● MATERIALS PROVIDED:
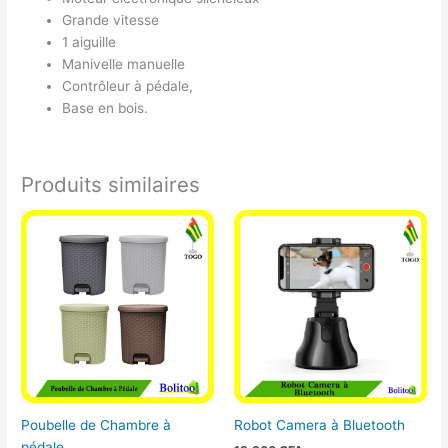
Grande vitesse
1 aiguille
Manivelle manuelle
Contrôleur à pédale,
Base en bois.
Produits similaires
Poubelle de Chambre à
Robot Camera à Bluetooth
pédale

● INSTRUCTION: I'd like the records above given again exactly, please, without the pictures.

● SOLUTION TO THIS TASK:
Grande vitesse
1 aiguille
Manivelle manuelle
Contrôleur à pédale,
Base en bois.
Produits similaires
Poubelle de Chambre à
Robot Camera à Bluetooth
pédale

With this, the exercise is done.